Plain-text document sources
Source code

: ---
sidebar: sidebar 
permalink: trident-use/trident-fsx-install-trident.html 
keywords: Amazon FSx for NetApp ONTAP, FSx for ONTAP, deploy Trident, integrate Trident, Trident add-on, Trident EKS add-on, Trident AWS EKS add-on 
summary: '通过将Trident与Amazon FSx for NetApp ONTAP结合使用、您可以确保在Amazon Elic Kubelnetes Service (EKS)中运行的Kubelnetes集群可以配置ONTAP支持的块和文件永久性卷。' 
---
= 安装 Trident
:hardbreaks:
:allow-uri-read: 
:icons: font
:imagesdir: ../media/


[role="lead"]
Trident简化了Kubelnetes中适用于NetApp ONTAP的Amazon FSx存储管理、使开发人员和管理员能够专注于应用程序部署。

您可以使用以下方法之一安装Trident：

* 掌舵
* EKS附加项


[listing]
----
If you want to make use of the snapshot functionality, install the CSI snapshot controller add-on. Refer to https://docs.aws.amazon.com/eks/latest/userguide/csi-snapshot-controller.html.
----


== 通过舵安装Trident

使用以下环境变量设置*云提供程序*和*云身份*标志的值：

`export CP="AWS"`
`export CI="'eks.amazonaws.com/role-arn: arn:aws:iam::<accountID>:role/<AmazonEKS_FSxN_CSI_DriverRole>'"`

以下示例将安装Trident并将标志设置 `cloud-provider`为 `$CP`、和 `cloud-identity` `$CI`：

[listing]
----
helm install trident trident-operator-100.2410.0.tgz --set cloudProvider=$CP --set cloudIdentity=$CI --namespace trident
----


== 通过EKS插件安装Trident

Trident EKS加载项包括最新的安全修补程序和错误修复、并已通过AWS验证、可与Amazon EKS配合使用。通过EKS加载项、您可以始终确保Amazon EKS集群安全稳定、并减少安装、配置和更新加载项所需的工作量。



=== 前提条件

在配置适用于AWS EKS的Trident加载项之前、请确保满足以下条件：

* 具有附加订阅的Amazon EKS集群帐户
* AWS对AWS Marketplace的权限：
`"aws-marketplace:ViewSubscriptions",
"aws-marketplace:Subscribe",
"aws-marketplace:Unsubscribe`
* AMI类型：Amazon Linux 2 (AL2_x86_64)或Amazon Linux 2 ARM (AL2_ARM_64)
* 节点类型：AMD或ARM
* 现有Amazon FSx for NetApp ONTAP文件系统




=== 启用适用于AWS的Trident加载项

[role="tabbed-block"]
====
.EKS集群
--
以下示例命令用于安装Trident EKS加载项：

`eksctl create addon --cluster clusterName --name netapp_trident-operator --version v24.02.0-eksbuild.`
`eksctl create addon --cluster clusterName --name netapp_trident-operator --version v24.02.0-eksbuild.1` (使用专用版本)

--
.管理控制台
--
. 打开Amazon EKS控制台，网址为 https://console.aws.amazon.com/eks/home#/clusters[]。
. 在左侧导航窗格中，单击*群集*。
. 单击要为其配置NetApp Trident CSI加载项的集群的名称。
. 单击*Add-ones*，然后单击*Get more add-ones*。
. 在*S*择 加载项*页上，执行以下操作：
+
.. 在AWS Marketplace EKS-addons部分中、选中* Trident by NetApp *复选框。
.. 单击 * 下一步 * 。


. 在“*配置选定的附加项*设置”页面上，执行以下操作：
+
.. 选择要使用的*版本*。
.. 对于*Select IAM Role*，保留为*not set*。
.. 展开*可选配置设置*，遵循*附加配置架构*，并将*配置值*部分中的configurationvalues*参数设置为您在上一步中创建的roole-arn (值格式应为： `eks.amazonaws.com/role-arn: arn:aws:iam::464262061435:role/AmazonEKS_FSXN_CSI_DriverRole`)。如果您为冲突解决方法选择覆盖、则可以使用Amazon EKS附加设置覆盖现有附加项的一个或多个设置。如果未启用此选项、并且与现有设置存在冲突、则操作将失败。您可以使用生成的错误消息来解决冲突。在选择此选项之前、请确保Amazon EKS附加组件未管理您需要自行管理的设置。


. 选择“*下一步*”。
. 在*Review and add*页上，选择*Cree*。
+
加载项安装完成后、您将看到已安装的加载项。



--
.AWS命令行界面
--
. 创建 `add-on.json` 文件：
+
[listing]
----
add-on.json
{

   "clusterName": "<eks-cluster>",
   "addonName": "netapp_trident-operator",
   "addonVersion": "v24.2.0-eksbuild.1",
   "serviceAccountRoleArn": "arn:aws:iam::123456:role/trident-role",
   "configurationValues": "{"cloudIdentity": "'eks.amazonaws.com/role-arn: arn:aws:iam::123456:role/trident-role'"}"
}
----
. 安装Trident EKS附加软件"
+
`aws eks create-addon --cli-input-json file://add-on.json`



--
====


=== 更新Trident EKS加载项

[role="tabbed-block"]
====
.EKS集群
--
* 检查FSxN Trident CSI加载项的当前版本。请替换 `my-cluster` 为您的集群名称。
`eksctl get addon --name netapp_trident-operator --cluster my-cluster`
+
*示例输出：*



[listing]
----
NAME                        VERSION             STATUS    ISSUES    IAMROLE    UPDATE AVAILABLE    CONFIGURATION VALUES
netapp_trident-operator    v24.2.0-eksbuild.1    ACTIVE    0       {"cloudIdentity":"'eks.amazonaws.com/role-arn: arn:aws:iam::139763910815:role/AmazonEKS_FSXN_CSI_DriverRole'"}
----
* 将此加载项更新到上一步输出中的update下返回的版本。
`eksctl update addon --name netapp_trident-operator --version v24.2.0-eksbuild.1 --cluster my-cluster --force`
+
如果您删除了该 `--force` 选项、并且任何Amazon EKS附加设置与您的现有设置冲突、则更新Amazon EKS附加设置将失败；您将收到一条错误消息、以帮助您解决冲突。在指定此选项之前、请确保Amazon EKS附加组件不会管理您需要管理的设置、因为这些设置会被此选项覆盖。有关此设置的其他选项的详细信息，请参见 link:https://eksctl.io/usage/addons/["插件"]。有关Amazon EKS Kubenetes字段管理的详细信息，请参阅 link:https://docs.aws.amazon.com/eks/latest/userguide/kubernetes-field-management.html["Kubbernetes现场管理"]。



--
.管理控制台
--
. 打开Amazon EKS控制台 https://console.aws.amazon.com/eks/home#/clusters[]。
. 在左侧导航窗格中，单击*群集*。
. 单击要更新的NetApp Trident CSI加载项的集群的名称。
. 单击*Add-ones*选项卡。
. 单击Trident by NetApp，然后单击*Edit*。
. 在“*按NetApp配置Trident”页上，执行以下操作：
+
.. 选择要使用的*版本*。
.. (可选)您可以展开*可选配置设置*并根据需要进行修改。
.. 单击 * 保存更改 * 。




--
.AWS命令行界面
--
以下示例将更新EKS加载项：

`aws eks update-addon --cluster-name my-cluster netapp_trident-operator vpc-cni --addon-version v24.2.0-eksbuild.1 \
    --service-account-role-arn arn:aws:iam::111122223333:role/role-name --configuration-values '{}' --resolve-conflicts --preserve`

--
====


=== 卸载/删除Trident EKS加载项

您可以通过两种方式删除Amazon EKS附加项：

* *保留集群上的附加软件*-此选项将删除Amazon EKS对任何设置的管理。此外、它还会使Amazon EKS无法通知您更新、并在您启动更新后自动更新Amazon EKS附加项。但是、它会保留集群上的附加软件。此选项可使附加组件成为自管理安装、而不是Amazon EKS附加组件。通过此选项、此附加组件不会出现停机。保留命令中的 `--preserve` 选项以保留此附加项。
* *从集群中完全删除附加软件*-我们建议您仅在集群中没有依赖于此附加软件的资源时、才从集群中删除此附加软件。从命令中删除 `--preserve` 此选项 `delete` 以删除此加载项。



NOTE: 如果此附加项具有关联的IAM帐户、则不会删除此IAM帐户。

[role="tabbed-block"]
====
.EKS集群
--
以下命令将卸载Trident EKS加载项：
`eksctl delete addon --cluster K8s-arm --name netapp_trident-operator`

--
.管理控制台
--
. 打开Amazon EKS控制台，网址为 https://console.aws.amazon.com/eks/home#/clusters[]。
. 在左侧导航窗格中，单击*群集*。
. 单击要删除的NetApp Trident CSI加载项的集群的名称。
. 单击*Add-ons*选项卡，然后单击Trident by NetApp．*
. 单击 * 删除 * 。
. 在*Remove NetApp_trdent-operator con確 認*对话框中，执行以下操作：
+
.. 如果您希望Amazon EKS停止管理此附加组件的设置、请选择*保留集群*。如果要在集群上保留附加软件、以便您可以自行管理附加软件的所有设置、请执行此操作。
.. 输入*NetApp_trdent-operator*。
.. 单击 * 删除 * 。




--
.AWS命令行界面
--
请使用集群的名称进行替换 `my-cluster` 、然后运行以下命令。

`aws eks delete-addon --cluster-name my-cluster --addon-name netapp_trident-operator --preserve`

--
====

EXERCISE OBJECTIVE —
Return the entries above unchanged, starting at the first line and stopping after the line with "单击 * 下一步 * 。".

RESPONSE TO THIS EXERCISE —
Source code

: ---
sidebar: sidebar 
permalink: trident-use/trident-fsx-install-trident.html 
keywords: Amazon FSx for NetApp ONTAP, FSx for ONTAP, deploy Trident, integrate Trident, Trident add-on, Trident EKS add-on, Trident AWS EKS add-on 
summary: '通过将Trident与Amazon FSx for NetApp ONTAP结合使用、您可以确保在Amazon Elic Kubelnetes Service (EKS)中运行的Kubelnetes集群可以配置ONTAP支持的块和文件永久性卷。' 
---
= 安装 Trident
:hardbreaks:
:allow-uri-read: 
:icons: font
:imagesdir: ../media/


[role="lead"]
Trident简化了Kubelnetes中适用于NetApp ONTAP的Amazon FSx存储管理、使开发人员和管理员能够专注于应用程序部署。

您可以使用以下方法之一安装Trident：

* 掌舵
* EKS附加项


[listing]
----
If you want to make use of the snapshot functionality, install the CSI snapshot controller add-on. Refer to https://docs.aws.amazon.com/eks/latest/userguide/csi-snapshot-controller.html.
----


== 通过舵安装Trident

使用以下环境变量设置*云提供程序*和*云身份*标志的值：

`export CP="AWS"`
`export CI="'eks.amazonaws.com/role-arn: arn:aws:iam::<accountID>:role/<AmazonEKS_FSxN_CSI_DriverRole>'"`

以下示例将安装Trident并将标志设置 `cloud-provider`为 `$CP`、和 `cloud-identity` `$CI`：

[listing]
----
helm install trident trident-operator-100.2410.0.tgz --set cloudProvider=$CP --set cloudIdentity=$CI --namespace trident
----


== 通过EKS插件安装Trident

Trident EKS加载项包括最新的安全修补程序和错误修复、并已通过AWS验证、可与Amazon EKS配合使用。通过EKS加载项、您可以始终确保Amazon EKS集群安全稳定、并减少安装、配置和更新加载项所需的工作量。



=== 前提条件

在配置适用于AWS EKS的Trident加载项之前、请确保满足以下条件：

* 具有附加订阅的Amazon EKS集群帐户
* AWS对AWS Marketplace的权限：
`"aws-marketplace:ViewSubscriptions",
"aws-marketplace:Subscribe",
"aws-marketplace:Unsubscribe`
* AMI类型：Amazon Linux 2 (AL2_x86_64)或Amazon Linux 2 ARM (AL2_ARM_64)
* 节点类型：AMD或ARM
* 现有Amazon FSx for NetApp ONTAP文件系统




=== 启用适用于AWS的Trident加载项

[role="tabbed-block"]
====
.EKS集群
--
以下示例命令用于安装Trident EKS加载项：

`eksctl create addon --cluster clusterName --name netapp_trident-operator --version v24.02.0-eksbuild.`
`eksctl create addon --cluster clusterName --name netapp_trident-operator --version v24.02.0-eksbuild.1` (使用专用版本)

--
.管理控制台
--
. 打开Amazon EKS控制台，网址为 https://console.aws.amazon.com/eks/home#/clusters[]。
. 在左侧导航窗格中，单击*群集*。
. 单击要为其配置NetApp Trident CSI加载项的集群的名称。
. 单击*Add-ones*，然后单击*Get more add-ones*。
. 在*S*择 加载项*页上，执行以下操作：
+
.. 在AWS Marketplace EKS-addons部分中、选中* Trident by NetApp *复选框。
.. 单击 * 下一步 * 。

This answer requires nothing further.